TASK TO CARRY OUT:
Every line below that holds the string "Left" should be copied out.

INPUT DATA:
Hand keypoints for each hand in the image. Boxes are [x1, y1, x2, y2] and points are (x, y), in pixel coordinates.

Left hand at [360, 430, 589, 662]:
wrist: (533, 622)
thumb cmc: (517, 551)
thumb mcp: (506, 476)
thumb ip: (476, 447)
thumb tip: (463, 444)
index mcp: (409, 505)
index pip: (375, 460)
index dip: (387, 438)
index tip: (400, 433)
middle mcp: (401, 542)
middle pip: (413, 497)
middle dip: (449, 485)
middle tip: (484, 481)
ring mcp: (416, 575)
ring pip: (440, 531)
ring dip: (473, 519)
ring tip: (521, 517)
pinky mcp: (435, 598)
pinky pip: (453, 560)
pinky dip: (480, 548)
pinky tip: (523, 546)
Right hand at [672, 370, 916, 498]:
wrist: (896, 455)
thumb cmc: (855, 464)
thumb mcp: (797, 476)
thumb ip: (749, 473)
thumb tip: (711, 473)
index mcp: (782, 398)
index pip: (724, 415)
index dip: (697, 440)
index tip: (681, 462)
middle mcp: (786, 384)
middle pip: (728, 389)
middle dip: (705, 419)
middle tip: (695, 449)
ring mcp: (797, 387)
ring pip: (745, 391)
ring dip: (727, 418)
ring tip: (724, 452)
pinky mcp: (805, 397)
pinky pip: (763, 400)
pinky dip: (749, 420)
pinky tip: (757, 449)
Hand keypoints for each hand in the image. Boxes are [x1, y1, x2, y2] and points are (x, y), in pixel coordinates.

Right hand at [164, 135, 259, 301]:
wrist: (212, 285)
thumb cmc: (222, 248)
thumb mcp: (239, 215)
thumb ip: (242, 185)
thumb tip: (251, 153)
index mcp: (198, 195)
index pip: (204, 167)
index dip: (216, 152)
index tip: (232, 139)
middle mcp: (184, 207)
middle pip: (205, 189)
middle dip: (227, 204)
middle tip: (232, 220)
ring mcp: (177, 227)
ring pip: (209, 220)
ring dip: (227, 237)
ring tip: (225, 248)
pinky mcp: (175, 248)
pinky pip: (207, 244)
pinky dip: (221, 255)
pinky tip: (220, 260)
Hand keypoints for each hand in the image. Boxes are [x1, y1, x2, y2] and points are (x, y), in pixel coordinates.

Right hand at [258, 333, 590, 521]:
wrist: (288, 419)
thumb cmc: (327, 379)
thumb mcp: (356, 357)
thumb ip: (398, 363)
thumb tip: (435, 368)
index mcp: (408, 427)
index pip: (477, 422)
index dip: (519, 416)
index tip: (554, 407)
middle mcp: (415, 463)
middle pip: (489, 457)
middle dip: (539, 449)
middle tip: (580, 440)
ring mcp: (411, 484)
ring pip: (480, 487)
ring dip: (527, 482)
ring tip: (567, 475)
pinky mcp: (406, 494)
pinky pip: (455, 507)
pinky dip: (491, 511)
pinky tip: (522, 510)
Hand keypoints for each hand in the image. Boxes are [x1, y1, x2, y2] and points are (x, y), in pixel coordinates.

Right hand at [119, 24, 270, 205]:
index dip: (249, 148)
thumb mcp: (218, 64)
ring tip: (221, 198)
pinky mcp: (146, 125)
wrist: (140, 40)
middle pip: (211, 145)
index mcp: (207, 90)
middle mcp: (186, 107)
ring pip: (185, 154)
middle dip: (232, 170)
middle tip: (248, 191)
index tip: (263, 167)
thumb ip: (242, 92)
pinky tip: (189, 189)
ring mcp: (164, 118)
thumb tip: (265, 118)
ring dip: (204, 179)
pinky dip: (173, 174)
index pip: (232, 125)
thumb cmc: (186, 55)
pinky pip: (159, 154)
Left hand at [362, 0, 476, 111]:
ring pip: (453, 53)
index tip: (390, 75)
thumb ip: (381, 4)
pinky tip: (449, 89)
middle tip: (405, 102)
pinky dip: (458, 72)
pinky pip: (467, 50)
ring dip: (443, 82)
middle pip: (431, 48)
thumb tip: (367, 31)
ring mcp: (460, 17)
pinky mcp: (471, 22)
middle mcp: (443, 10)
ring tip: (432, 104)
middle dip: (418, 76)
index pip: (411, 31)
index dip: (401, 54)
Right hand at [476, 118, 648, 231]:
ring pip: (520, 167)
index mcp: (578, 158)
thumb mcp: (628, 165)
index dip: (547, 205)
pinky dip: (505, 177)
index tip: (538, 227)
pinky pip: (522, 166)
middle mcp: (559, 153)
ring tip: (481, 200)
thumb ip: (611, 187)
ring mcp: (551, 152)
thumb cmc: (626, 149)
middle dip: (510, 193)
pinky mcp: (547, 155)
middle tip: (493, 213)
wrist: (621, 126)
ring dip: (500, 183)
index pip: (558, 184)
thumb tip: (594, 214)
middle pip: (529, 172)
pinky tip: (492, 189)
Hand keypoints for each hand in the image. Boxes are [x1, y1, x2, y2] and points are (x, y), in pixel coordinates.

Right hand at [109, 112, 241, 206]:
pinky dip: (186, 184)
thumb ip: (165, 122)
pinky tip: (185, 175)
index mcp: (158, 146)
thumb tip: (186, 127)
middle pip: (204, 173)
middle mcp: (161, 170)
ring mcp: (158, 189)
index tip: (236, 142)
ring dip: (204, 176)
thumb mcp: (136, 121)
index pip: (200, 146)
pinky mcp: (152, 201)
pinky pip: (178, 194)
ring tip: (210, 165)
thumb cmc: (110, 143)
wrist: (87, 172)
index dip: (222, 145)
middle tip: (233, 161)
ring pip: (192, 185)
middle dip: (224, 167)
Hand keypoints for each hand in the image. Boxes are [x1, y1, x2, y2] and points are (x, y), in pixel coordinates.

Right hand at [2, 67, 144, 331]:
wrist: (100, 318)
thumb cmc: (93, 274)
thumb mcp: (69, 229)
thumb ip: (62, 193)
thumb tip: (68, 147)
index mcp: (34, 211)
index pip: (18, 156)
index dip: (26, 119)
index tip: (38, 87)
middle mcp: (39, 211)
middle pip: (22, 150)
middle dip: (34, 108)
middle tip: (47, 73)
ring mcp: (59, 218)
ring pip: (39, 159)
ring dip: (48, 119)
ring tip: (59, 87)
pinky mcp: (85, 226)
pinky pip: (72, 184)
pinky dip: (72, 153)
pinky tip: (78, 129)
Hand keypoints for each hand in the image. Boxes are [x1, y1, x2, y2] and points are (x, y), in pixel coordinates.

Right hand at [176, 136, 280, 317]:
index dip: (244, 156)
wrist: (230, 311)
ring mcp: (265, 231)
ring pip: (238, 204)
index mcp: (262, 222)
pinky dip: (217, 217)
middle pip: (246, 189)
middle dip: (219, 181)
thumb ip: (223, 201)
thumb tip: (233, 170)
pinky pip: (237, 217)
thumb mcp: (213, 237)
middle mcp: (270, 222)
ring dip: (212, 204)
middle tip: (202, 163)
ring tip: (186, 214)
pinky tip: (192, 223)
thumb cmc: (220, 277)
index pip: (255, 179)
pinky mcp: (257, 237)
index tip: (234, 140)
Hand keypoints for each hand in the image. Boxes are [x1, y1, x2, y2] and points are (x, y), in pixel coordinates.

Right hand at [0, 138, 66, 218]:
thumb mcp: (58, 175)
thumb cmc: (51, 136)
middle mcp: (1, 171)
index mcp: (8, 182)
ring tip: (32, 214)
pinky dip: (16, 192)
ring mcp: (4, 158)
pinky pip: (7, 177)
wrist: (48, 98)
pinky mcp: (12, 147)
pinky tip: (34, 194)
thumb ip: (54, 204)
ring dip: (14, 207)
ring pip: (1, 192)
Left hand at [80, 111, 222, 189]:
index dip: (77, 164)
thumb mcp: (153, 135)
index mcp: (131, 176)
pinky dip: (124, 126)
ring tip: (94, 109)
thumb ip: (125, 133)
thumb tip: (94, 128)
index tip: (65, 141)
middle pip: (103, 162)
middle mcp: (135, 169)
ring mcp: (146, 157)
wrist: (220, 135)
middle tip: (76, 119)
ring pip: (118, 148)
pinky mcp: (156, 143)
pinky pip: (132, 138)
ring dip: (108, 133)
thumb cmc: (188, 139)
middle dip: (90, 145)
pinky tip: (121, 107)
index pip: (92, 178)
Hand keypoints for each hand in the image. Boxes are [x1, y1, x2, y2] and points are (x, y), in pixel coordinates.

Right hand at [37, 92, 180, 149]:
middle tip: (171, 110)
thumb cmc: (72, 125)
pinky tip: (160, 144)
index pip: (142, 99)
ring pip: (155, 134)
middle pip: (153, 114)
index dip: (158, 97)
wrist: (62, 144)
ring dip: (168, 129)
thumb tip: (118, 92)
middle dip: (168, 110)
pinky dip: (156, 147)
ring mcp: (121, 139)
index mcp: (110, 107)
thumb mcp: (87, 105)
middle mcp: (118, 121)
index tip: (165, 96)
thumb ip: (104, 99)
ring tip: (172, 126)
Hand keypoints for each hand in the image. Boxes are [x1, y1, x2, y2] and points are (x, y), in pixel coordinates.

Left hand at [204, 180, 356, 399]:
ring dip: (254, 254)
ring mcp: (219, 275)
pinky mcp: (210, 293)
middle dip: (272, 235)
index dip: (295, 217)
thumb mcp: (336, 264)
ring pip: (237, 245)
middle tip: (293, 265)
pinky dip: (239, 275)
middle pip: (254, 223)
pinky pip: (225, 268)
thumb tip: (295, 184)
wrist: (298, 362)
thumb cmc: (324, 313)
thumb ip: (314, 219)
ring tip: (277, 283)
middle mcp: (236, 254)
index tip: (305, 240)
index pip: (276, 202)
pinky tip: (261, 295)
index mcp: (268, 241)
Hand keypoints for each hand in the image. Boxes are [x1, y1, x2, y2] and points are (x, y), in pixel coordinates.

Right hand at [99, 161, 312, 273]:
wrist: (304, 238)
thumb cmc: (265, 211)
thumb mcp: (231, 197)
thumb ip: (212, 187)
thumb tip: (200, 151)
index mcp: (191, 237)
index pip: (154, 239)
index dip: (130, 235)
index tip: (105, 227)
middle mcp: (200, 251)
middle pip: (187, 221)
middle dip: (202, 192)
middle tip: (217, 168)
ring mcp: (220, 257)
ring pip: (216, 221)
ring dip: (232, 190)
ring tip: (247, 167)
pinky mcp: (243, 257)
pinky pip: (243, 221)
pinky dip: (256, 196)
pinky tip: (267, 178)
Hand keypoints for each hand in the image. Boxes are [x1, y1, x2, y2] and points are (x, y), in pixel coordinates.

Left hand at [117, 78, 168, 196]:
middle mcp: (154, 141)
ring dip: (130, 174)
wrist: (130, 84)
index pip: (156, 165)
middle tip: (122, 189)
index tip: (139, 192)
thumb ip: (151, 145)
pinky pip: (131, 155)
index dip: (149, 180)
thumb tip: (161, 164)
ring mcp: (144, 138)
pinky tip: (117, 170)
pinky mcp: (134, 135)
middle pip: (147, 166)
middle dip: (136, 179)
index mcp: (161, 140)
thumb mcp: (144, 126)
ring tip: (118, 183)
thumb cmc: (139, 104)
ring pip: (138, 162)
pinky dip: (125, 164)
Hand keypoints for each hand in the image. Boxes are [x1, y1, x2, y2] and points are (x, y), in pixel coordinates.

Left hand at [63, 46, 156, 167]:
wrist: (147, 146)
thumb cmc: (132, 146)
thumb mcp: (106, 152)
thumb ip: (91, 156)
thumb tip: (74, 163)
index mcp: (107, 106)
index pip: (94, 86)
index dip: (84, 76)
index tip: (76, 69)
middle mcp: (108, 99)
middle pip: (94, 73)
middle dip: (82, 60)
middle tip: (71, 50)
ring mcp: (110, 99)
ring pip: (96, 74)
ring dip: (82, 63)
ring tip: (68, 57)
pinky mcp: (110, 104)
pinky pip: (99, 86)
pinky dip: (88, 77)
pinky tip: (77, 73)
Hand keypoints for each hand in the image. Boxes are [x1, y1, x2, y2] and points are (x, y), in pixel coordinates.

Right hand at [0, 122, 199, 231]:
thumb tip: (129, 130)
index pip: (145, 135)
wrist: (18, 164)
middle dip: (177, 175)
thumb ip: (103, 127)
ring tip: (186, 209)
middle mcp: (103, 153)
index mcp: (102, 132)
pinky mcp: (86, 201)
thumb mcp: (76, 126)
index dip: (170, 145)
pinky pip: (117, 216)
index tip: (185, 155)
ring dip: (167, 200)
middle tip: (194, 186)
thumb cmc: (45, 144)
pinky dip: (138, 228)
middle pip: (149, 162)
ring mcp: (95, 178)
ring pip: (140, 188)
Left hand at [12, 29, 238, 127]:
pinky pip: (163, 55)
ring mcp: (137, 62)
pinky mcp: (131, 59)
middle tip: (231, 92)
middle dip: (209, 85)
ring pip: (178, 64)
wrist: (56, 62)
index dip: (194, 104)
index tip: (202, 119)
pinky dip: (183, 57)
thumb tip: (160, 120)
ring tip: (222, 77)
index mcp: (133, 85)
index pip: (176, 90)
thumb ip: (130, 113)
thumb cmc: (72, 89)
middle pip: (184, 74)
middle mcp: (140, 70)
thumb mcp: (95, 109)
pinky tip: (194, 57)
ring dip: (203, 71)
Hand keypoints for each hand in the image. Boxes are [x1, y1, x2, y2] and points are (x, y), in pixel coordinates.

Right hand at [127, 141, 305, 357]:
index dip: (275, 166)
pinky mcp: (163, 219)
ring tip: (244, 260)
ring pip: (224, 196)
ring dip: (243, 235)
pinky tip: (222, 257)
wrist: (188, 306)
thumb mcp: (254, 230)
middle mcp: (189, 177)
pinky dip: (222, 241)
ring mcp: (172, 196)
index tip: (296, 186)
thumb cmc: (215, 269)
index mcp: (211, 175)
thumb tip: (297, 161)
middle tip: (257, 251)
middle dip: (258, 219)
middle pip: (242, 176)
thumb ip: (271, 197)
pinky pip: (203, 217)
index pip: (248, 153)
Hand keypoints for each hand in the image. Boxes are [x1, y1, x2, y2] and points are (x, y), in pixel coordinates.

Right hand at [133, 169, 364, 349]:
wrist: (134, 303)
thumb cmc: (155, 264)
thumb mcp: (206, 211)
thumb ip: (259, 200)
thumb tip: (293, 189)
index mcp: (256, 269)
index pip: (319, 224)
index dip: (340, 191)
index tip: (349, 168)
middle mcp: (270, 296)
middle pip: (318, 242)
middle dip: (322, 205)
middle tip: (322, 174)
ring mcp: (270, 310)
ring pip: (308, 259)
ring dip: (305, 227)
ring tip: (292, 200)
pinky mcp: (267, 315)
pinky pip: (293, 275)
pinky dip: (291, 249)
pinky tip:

RESPONSE TO THIS EXERCISE:
Left hand at [360, 430, 589, 662]:
Left hand at [362, 0, 476, 111]:
Left hand at [80, 111, 222, 189]:
Left hand at [204, 180, 356, 399]:
Left hand at [117, 78, 168, 196]:
Left hand at [63, 46, 156, 167]:
Left hand at [12, 29, 238, 127]:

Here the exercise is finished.